The scale and transparency of the US market allowed funds to pivot and diversify to a greater extent over the past decade. However, the steady maturation of the investible universe in European and Asian markets has triggered diversification for active groups globally, to a greater extent, over the past five years. As a proxy for institutional markets, the extent of shifts is evident when analyzing the Global ODCE index and its component indices across the regions:

  • The living sector is now the largest investable real estate sector globally. We are currently seeing a strong focus from capital on the multifamily / build-to-rent, student housing and single-family rental sectors. Over the next five years, $1.4 trillion is expected to be deployed into living strategies globally. By 2030, JLL expects one-third of annual real estate investment to occur in the living sector.
  • The logistics sector also remains in focus, with strong demand for the sector from occupiers and investors, as well as meaningful innovation and growth in the outlook for manufacturing, e-commerce and urban logistics to varying degrees around the world.
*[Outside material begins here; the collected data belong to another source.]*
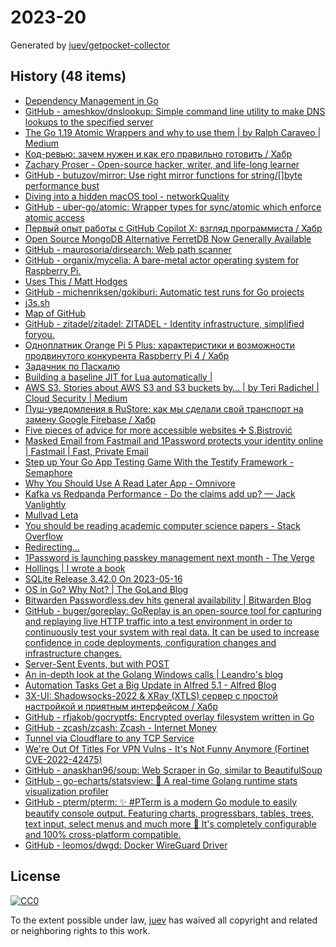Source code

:# 2023-20

Generated by [juev/getpocket-collector](https://github.com/juev/getpocket-collector)

## History (48 items)

- [Dependency Management in Go](https://blog.manel.in/posts/go-deps)
- [GitHub - ameshkov/dnslookup: Simple command line utility to make DNS lookups to the specified server](https://github.com/ameshkov/dnslookup)
- [The Go 1.19 Atomic Wrappers and why to use them | by Ralph Caraveo | Medium](https://medium.com/@deckarep/the-go-1-19-atomic-wrappers-and-why-to-use-them-ae14c1177ad8)
- [Код-ревью: зачем нужен и как его правильно готовить / Хабр](https://habr.com/ru/companies/yandex_praktikum/articles/734568/)
- [Zachary Proser - Open-source hacker, writer, and life-long learner](https://www.zackproser.com/blog/bubbletea-state-machine)
- [GitHub - butuzov/mirror: Use right mirror functions for string/[]byte performance bust](https://github.com/butuzov/mirror)
- [Diving into a hidden macOS tool - networkQuality](https://cyberhost.uk/the-hidden-macos-speedtest-tool-networkquality/)
- [GitHub - uber-go/atomic: Wrapper types for sync/atomic which enforce atomic access](https://github.com/uber-go/atomic)
- [Первый опыт работы с GitHub Copilot X: взгляд программиста / Хабр](https://habr.com/ru/companies/ispmanager/articles/734990/)
- [Open Source MongoDB Alternative FerretDB Now Generally Available](https://www.infoq.com/news/2023/05/ferretdb-mongodb-ga/)
- [GitHub - maurosoria/dirsearch: Web path scanner](https://github.com/maurosoria/dirsearch)
- [GitHub - organix/mycelia: A bare-metal actor operating system for Raspberry Pi.](https://github.com/organix/mycelia)
- [Uses This / Matt Hodges](https://usesthis.com/interviews/matt.hodges/)
- [GitHub - michenriksen/gokiburi: Automatic test runs for Go projects](https://github.com/michenriksen/gokiburi)
- [j3s.sh](https://j3s.sh/thought/vore-a-new-rss-feed-reader.html)
- [Map of GitHub](https://anvaka.github.io/map-of-github/)
- [GitHub - zitadel/zitadel: ZITADEL - Identity infrastructure, simplified foryou.](https://github.com/zitadel/zitadel)
- [Одноплатник Orange Pi 5 Plus: характеристики и возможности продвинутого конкурента Raspberry Pi 4 / Хабр](https://habr.com/ru/companies/selectel/articles/734860/)
- [Задачник по Паскалю](https://grishaev.me/pascal-exercises/)
- [Building a baseline JIT for Lua automatically |](https://sillycross.github.io/2023/05/12/2023-05-12/)
- [AWS S3. Stories about AWS S3 and S3 buckets by… | by Teri Radichel | Cloud Security | Medium](https://medium.com/cloud-security/aws-s3-814d0e2af4ab)
- [Пуш-уведомления в RuStore: как мы сделали свой транспорт на замену Google Firebase / Хабр](https://habr.com/ru/companies/oleg-bunin/articles/728516/)
- [Five pieces of advice for more accessible websites ✣ S.Bistrović](https://www.silvestar.codes/articles/five-pieces-of-advice-for-more-accessible-websites/)
- [Masked Email from Fastmail and 1Password protects your identity online | Fastmail | Fast, Private Email](https://www.fastmail.com/blog/masked-email-from-fastmail-and-1password-protects-your-identity-online/)
- [Step up Your Go App Testing Game With the Testify Framework - Semaphore](https://semaphoreci.com/blog/testify-go)
- [Why You Should Use A Read Later App - Omnivore](https://blog.omnivore.app/p/why-you-should-use-a-read-later-app)
- [Kafka vs Redpanda Performance - Do the claims add up? — Jack Vanlightly](https://jack-vanlightly.com/blog/2023/5/15/kafka-vs-redpanda-performance-do-the-claims-add-up)
- [Mullvad Leta](https://leta.mullvad.net)
- [You should be reading academic computer science papers - Stack Overflow](https://stackoverflow.blog/2022/12/30/you-should-be-reading-academic-computer-science-papers/)
- [Redirecting…](https://thinkinglabs.io/articles/2023/05/02/continuous-code-reviews-using-non-blocking-reviews-a-case-study.html)
- [1Password is launching passkey management next month - The Verge](https://www.theverge.com/2023/5/16/23725223/1password-passkey-date-password-manager)
- [Hollings | I wrote a book](https://hollings.io/book/)
- [SQLite Release 3.42.0 On 2023-05-16](https://sqlite.org/releaselog/3_42_0.html)
- [OS in Go? Why Not? | The GoLand Blog](https://blog.jetbrains.com/go/2023/05/16/os-in-go-why-not/)
- [Bitwarden Passwordless.dev hits general availability | Bitwarden Blog](https://bitwarden.com/blog/bitwarden-passwordless-dev-hits-general-availability/)
- [GitHub - buger/goreplay: GoReplay is an open-source tool for capturing and replaying live HTTP traffic into a test environment in order to continuously test your system with real data. It can be used to increase confidence in code deployments, configuration changes and infrastructure changes.](https://github.com/buger/goreplay)
- [Server-Sent Events, but with POST](https://solovyov.net/blog/2023/eventsource-post/)
- [An in-depth look at the Golang Windows calls | Leandro's blog](https://leandrofroes.github.io/posts/An-in-depth-look-at-Golang-Windows-calls/)
- [Automation Tasks Get a Big Update in Alfred 5.1 - Alfred Blog](https://www.alfredapp.com/blog/tips-and-tricks/automation-tasks-big-update-in-5.1/)
- [3X-UI: Shadowsocks-2022 & XRay (XTLS) сервер с простой настройкой и приятным интерфейсом / Хабр](https://habr.com/ru/articles/735536/)
- [GitHub - rfjakob/gocryptfs: Encrypted overlay filesystem written in Go](https://github.com/rfjakob/gocryptfs)
- [GitHub - zcash/zcash: Zcash - Internet Money](https://github.com/zcash/zcash)
- [Tunnel via Cloudflare to any TCP Service](https://iq.thc.org/tunnel-via-cloudflare-to-any-tcp-service)
- [We're Out Of Titles For VPN Vulns - It's Not Funny Anymore (Fortinet CVE-2022-42475)](https://labs.watchtowr.com/fortinet-no-more-funny-titles-cve-2022-42475/)
- [GitHub - anaskhan96/soup: Web Scraper in Go, similar to BeautifulSoup](https://github.com/anaskhan96/soup)
- [GitHub - go-echarts/statsview: 🚀 A real-time Golang runtime stats visualization profiler](https://github.com/go-echarts/statsview)
- [GitHub - pterm/pterm: ✨ #PTerm is a modern Go module to easily beautify console output. Featuring charts, progressbars, tables, trees, text input, select menus and much more 🚀 It's completely configurable and 100% cross-platform compatible.](https://github.com/pterm/pterm)
- [GitHub - leomos/dwgd: Docker WireGuard Driver](https://github.com/leomos/dwgd)

## License

[![CC0](https://mirrors.creativecommons.org/presskit/buttons/88x31/svg/cc-zero.svg)](https://creativecommons.org/publicdomain/zero/1.0/)

To the extent possible under law, [juev](https://github.com/juev) has waived all copyright and related or neighboring rights to this work.
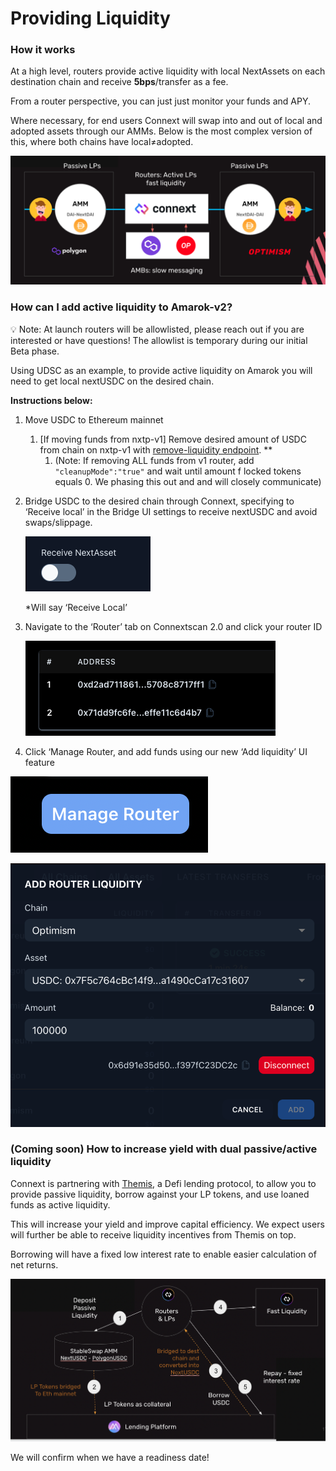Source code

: # Providing Liquidity

### How it works

At a high level, routers provide active liquidity with local NextAssets on each destination chain and receive **5bps**/transfer as a fee.

From a router perspective, you can just just monitor your funds and APY.  

Where necessary, for end users Connext will swap into and out of local and adopted assets through our AMMs. Below is the most complex version of this, where both chains have local≠adopted.

![image](../images/flow.png)

### How can I add active liquidity to Amarok-v2?

<aside>
💡 Note: At launch routers will be allowlisted, please reach out if you are interested or have questions!  The allowlist is temporary during our initial Beta phase.

</aside>

Using UDSC as an example, to provide active liquidity on Amarok you will need to get local nextUSDC on the desired chain. 

**Instructions below:**

1. Move USDC to Ethereum mainnet
    1. [If moving funds from nxtp-v1] Remove desired amount of USDC from chain on nxtp-v1 with [remove-liquidity endpoint](https://github.com/connext/nxtp/blob/1fc5f3d47e146f67957f8a6943cc8888cb392936/packages/router/example.http#L12-L22). **
        1. (Note: If removing ALL funds from v1 router, add `"cleanupMode":"true"` and wait until amount f locked tokens equals 0. We phasing this out and and will closely communicate) 
2. Bridge USDC to the desired chain through Connext, specifying to ‘Receive local’  in the Bridge UI settings to receive nextUSDC and avoid swaps/slippage.
    
    ![*Will say ‘Receive Local’](../images/receiveNextAsset.png)
    
    *Will say ‘Receive Local’
    
3. Navigate to the ‘Router’ tab on Connextscan 2.0 and click your router ID
    
    ![Untitled](../images/routerAddresses.png)
    
4. Click ‘Manage Router, and add funds using our new ‘Add liquidity’ UI feature

![Untitled](../images/manageRouter.png)

![Untitled](../images/addRouterLiquidity.png)

### (Coming soon) How to increase yield with dual passive/active liquidity

Connext is partnering with [Themis](https://twitter.com/ThemisProtocol), a Defi lending protocol, to allow you to provide passive liquidity, borrow against your LP tokens, and use loaned funds as active liquidity.

This will increase your yield and improve capital efficiency. We expect users will further be able to receive liquidity incentives from Themis on top.

Borrowing will have a fixed low interest rate to enable easier calculation of net returns.

![Untitled](../images/themis.png)

We will confirm when we have a readiness date!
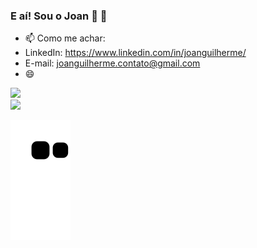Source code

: ### E aí! Sou o Joan 👋 🔭
- 📫 Como me achar: 
- LinkedIn: https://www.linkedin.com/in/joanguilherme/
- E-mail: joanguilherme.contato@gmail.com
- 😄

<div>
  <a href="https://github.com/JayJjee">
  <img height="180em" src="https://github-readme-stats.vercel.app/api/top-langs/?username=JayJjee&layout=compact&langs_count=7&theme=omni"/>
</div>
  
 <div> 
  <a href="https://www.linkedin.com/in/joan-guilherme-ara%C3%BAjo-de-menezes-76a859191/" target="_blank"><img src="https://img.shields.io/badge/-LinkedIn-%230077B5?style=for-the-badge&logo=linkedin&logoColor=white" target="_blank"></a> 
 
  ![Snake animation](https://github.com/JayJjee/JayJjee/blob/output/github-contribution-grid-snake.svg) 
</div>

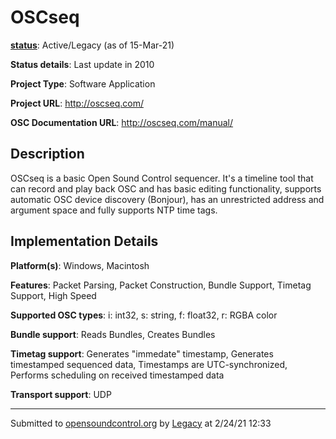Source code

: # OSCseq

**[status](../implementation-status.html)**: Active/Legacy (as of 15-Mar-21)

**Status details**: 
Last update in 2010

**Project Type**: Software Application

**Project URL**: <http://oscseq.com/>

**OSC Documentation URL**: <http://oscseq.com/manual/>

## Description

OSCseq is a basic Open Sound Control sequencer. It's a timeline tool that can record and play back OSC and has basic editing functionality, supports automatic OSC device discovery (Bonjour), has an unrestricted address and argument space and fully supports NTP time tags.

## Implementation Details

**Platform(s)**: Windows, Macintosh

**Features**: Packet Parsing, Packet Construction, Bundle Support, Timetag Support, High Speed

**Supported OSC types**: i: int32, s: string, f: float32, r: RGBA color

**Bundle support**: Reads Bundles, Creates Bundles

**Timetag support**: Generates "immedate" timestamp, Generates timestamped sequenced data, Timestamps are UTC-synchronized, Performs scheduling on received timestamped data

**Transport support**: UDP

---
Submitted to [opensoundcontrol.org](https://opensoundcontrol.org) by [Legacy](legacy-site.html) at 2/24/21 12:33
  • Collective exposure to logistics and living has increased significantly for the largest core funds globally, increasing by $139 billion since 2016 and having grown at an annual rate of 10 - 13% globally over this time period. These sectors now account for around 63% of core fund exposure in the US, 53% in Asia Pacific and 47% in Europe.
  • Over the same period, there has been a net outflow of $4 billion from the retail sector across these funds, to the greatest extent in 2019 and 2020. Global aggregate allocations to retail as a result have decreased by 11% since 2016 across the core funds.
  • The office sector has been a significant anchor for these funds in recent decades. This notably shifted from 2020, where a combination of weakened global sentiment, declines in valuation and strategic dispositions decreased exposure across these funds by 17%. This is most pronounced in the US, where the aggregate allocation across these funds decreased from 35% in 2020 to 18% as of Q2 2024.